陆小林听我说了这个消息,一天中午也兴冲冲地在食堂打了四两饭,来色人居排队炒菜。
他把饭盆在桌子上排好队之后,就把我拉到一边:“嘿,告诉你一个最新消息:裘友声在追杨雪萍!”“知道了,”我不耐烦地说,“我已经看见了。”
“哎?”陆小林意味深长地看着我,“杨雪萍和别人好,你好像很不爽也!”“别扯了!”我打断他说,“你怎么知道他们好上了的?”“还没好上,你别紧张。
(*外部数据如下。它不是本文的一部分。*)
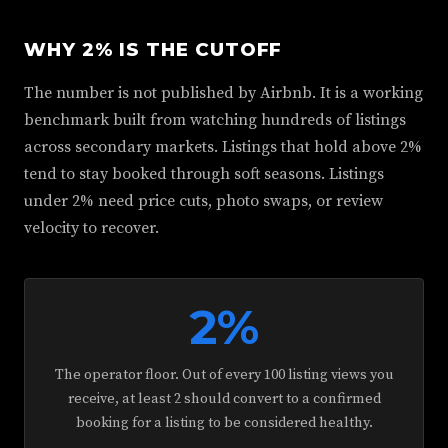
WHY 2% IS THE CUTOFF
The number is not published by Airbnb. It is a working
benchmark built from watching hundreds of listings
across secondary markets. Listings that hold above 2%
tend to stay booked through soft seasons. Listings
under 2% need price cuts, photo swaps, or review
velocity to recover.
2%
The operator floor. Out of every 100 listing views you
receive, at least 2 should convert to a confirmed
booking for a listing to be considered healthy.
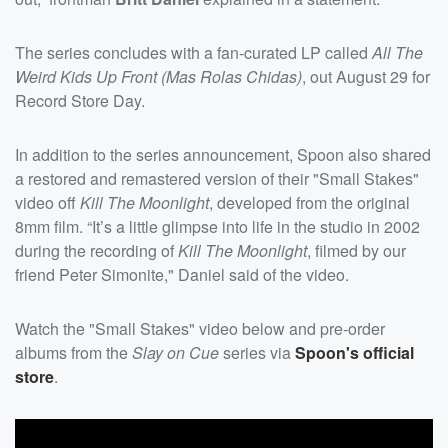
The series concludes with a fan-curated LP called
All The
Weird Kids Up Front (Mas Rolas Chidas)
, out August 29 for
Record Store Day.
In addition to the series announcement, Spoon also shared
a restored and remastered version of their "Small Stakes"
video off
Kill The Moonlight
, developed from the original
8mm film. “It’s a little glimpse into life in the studio in 2002
during the recording of
Kill The Moonlight
, filmed by our
friend Peter Simonite," Daniel said of the video.
Watch the "Small Stakes" video below and pre-order
albums from the
Slay on Cue
series via
Spoon's official
store
.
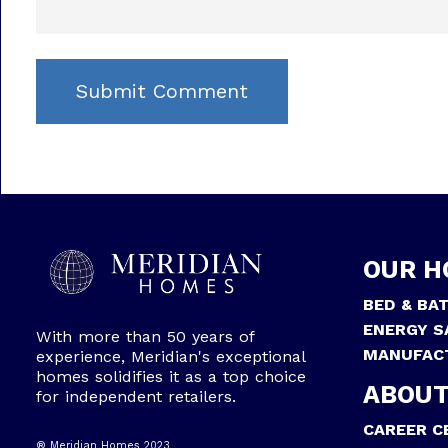
OUR H
BED & BA
ENERGY S
With more than 50 years of
MANUFAC
experience, Meridian's exceptional
homes solidifies it as a top choice
ABOUT
for independent retailers.
CAREER C
® Meridian Homes 2023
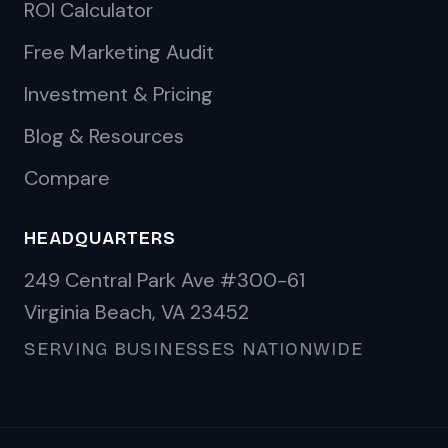
ROI Calculator
Free Marketing Audit
Investment & Pricing
Blog & Resources
Compare
HEADQUARTERS
249 Central Park Ave #300-61
Virginia Beach, VA 23452
SERVING BUSINESSES NATIONWIDE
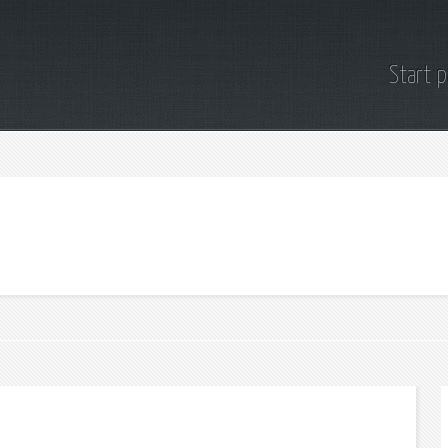
Start 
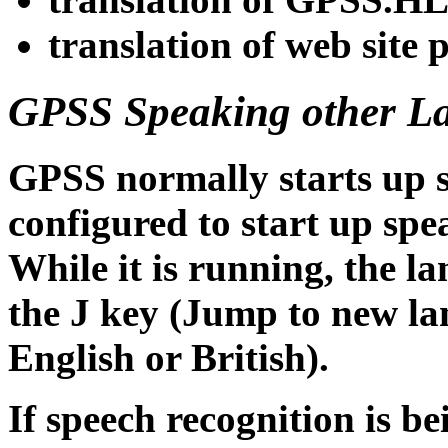
translation of web site 
GPSS Speaking other L
GPSS normally starts up s
configured to start up spe
While it is running, the l
the J key (Jump to new la
English or British).
If speech recognition is b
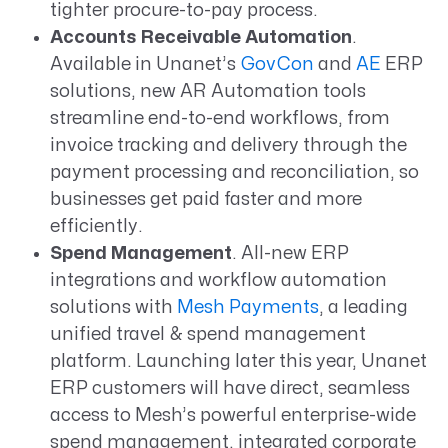
tighter procure-to-pay process.
Accounts Receivable Automation
.
Available in Unanet’s
GovCon
and
AE
ERP
solutions, new
AR Automation tools
streamline
end-to-end workflows, from
invoice tracking and delivery through the
payment processing and reconciliation, so
businesses get paid faster and more
efficiently.
Spend Management
. All-new
ERP
integrations and workflow automation
solutions with
Mesh Payments
, a leading
unified travel & spend management
platform. Launching later this year, Unanet
ERP customers will have direct, seamless
access to Mesh’s powerful enterprise-wide
spend management, integrated corporate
其实以前裘友声在我们刚入学的时候就追过杨雪萍,但是很快就被枪毙了。
这回是卷土重来。
我觉得其实裘友声长得挺不错的,和杨雪萍还挺配,就是人不够有男人味。”
“他是唱男高音的,还没有男人味?”“我是指他的性格和行为方式,不是特别果决的那种,有点拖拖拉拉的。
就像我以前一样。”
“你以前拖拖拉拉的吗?”“你忘了?”陆小林笑着说,“我们两个是同时认识孟蘩的,也同时喜欢上了她。
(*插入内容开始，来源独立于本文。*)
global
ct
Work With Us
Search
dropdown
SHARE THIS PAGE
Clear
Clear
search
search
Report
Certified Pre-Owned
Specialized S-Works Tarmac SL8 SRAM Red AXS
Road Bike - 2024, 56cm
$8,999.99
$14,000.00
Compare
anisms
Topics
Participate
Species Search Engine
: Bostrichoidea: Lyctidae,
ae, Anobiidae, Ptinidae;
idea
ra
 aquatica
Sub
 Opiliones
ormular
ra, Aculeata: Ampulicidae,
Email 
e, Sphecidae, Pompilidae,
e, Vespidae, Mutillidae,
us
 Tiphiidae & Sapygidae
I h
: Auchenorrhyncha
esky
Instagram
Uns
我就是因为不自信,拖拖拉拉地不敢行动,结果才被你占了先机。”
“不是吧?”我说,“孟蘩说是因为男生里面就我一个人不理她,她才会特别注意我的。”
“那是一方面,你动手果断才是最重要的原因。”
我暗自叹气,是啊,我那个时候是初生牛犊不畏虎,孟蘩那么大一个美女,我说抱就抱了,说吻就吻了,现在想来,真是颇足自豪。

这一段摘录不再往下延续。